Salad Fingers is not, as the name suggests, a kitchen tool. He (using the term loosely) is a character created by cartoonist David Firth on his site, Fat Pie (a word to the faint of heart: don’t type the url without the hyphen; my god, just don’t do it).

Salad Fingers

Salad Fingers

Along with other Firth characters Burnt Face Man and Salisbury Toast Boy, Salad Fingers is a deeply worrying visage. He spends his days in a decrepit shack, befriending bugs and radio noises, fantasising about taps and fossicking for nettles and rusty kitchenware with which he might pleasure himself.

Some viewers have found Salad Fingers nightmarish; others hilarious; most, a disconcerting combination of both, with a dash of British verbosity.

Benny Lava

No, not a superhero. Benny Lava is a Hindi music video (specifically, a song and dance scene of an Indian film) that YouTube impresario Buffalax has taken into his own golden hands. Buffalax has added English subtitles to the Hindi-language clip, but the subtitles reflect only what Buffalax himself hears in the video.

So, rightly, the subtitles are often crude, hilarious, nonsensical and brilliant.

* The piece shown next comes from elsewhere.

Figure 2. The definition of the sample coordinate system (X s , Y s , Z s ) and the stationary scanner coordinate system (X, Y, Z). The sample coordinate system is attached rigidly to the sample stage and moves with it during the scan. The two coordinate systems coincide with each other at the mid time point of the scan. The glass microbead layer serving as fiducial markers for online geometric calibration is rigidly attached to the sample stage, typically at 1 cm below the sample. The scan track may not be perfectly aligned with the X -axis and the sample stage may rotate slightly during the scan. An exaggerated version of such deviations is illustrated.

But the Buffalax addition is merely the sweet, sweet icing on an already delicious cake; Benny Lava (or, TITLE OF ACTUAL BENNY LAVA video) portrays an Indian couple dancing and singing in the throes of magical romance, as only an Indian musical can portray. I swear, I couldn’t bust some of those moves with a robot pelvis.

FAIL

The normally saddening prospect of failing has now become a comical Internet commodity. Fail Blog utilises the endless, boundless stupidity of others for the amusement of we, the blogosphere patrons.

Think of it as a cruder, funnier Australia’s Funniest Home Videos.

Numa Numa

As usual, the Internet proves what we all already thought: people love to laugh at silly fat guys.

Chris Crocker

The world has never really known what to make of Chris Crocker. When he uploaded a tearful, hysterical video of himself to his YouTube account wherein he hid under a sheet and berated the world for its treatment of pop starlet (or, word similarly rhyming…) Britney Spears, some of us laughed.

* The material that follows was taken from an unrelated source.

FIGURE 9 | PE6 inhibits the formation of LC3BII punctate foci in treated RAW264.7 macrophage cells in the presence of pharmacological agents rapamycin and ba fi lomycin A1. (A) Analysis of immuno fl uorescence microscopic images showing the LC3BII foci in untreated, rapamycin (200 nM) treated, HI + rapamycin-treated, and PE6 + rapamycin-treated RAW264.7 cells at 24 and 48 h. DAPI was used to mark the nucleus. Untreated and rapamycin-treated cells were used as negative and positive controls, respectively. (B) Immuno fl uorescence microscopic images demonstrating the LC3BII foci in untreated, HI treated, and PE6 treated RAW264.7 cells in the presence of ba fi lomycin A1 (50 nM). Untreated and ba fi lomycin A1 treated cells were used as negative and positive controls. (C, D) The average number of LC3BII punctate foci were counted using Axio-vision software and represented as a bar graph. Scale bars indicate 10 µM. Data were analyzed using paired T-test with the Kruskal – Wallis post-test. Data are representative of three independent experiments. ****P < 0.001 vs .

Some of us cringed and watched kittens instead.

But all of us wondered; “Is this guy for real?” we thought, as Crocker’s eyeliner-stained cheeks filled our screens. This hugely effete psychopath: can we trust him?

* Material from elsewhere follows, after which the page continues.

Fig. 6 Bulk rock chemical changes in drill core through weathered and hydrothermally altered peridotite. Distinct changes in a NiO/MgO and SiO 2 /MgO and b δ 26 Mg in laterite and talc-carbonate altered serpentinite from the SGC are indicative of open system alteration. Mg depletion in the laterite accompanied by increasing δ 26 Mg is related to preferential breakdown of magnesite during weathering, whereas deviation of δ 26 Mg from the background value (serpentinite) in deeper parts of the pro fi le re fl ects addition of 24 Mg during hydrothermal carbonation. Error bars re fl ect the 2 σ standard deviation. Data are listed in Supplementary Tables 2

When digging deeper into Crocker’s YouTube resume, the legitimacy of the Britney video slowly drains away, and the average surfer (of the Net, not the waves; savvy?) is able to see through the veneer of Crocker’s shtick.

And here I thought the insane market was already dominated by Lindsay Lohan.

FML

FML’ is a phrase you might have heard by now from uber-Net-savvy friends. FML stands for, simply, “Fuck My Life”; an adage whose origination is attributed to a website that collates and displays stories that readers send in of their weary and painful (and, for the misanthrope, painfully amusing) life experiences.

As with PostSecret, the relationship between poster and viewer is masochistic at best; readers of the site are invited to compare the catastrophes and catastrophettes with that of the poster; the poster is then satisfied by unloading this information and perhaps getting a laugh and some sympathy out of the ordeal.